Ainda em 2013, o norte-americano fez uma solicitação ao Departamento de Estado dos EUA, órgão diplomático, e à Justiça Federal em Salvador pedindo a aplicação do artigo 3 da Convenção de Haia. A juíza federal Arali Maciel Duarte manteve o direito de guarda para a mãe, afirmando que as exceções à convenção eram aplicáveis neste caso.

No ano passado, a Procuradoria dos EUA acusou formalmente Marcelle, Carlos e Jemima Guimarães por sequestro internacional parental. O caso corria em sigilo até a prisão dos avós, em fevereiro.

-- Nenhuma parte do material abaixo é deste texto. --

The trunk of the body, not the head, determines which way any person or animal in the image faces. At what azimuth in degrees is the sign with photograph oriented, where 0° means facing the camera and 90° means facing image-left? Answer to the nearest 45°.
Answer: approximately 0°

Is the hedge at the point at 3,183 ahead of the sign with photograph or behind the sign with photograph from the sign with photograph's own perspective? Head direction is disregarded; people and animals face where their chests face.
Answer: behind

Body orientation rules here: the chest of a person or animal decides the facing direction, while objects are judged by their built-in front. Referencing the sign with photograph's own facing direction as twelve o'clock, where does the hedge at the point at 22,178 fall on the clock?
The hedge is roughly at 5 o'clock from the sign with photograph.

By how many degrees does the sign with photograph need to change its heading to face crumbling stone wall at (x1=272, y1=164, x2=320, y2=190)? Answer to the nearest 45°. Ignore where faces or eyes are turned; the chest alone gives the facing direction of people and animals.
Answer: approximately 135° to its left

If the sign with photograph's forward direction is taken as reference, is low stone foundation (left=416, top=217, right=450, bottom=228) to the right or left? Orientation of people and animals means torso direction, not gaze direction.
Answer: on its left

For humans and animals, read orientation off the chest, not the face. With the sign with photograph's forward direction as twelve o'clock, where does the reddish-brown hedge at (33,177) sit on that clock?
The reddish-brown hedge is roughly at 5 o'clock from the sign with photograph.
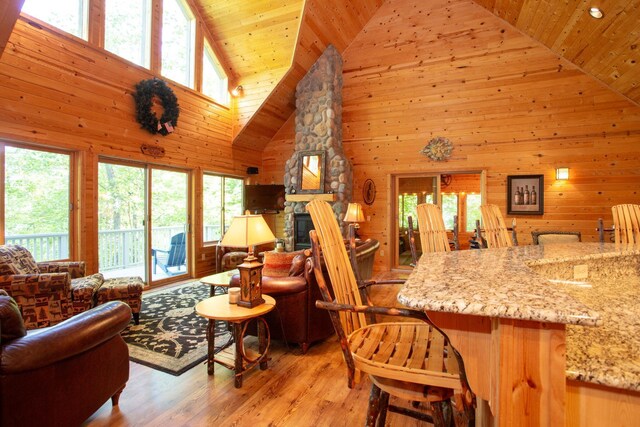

Para o Ministério das Relações Exteriores do Brasil, a prisão e a condenação de Carlos e Jemima Guimarães nos Estados Unidos "ferem o espírito da Convenção de Haia, que deliberou em desfavor de medidas criminais punitivas aos genitores". O Itamaraty também diz que está oferecendo assistência consular ao casal Guimarães nos postos dos EUA e Brasil.

Desde 2016, o rosto de N. aparece na página da Interpol como "criança desaparecida", apesar de seu paradeiro ser conhecido. O pedido foi feito pelo FBI (polícia federal dos EUA), que considera ilegal a sua saída do país.

O alerta amarelo para N. pela Interpol pode ajudar o FBI, por exemplo, a resgatar o garoto caso ele cruze uma fronteira do Brasil com outro país.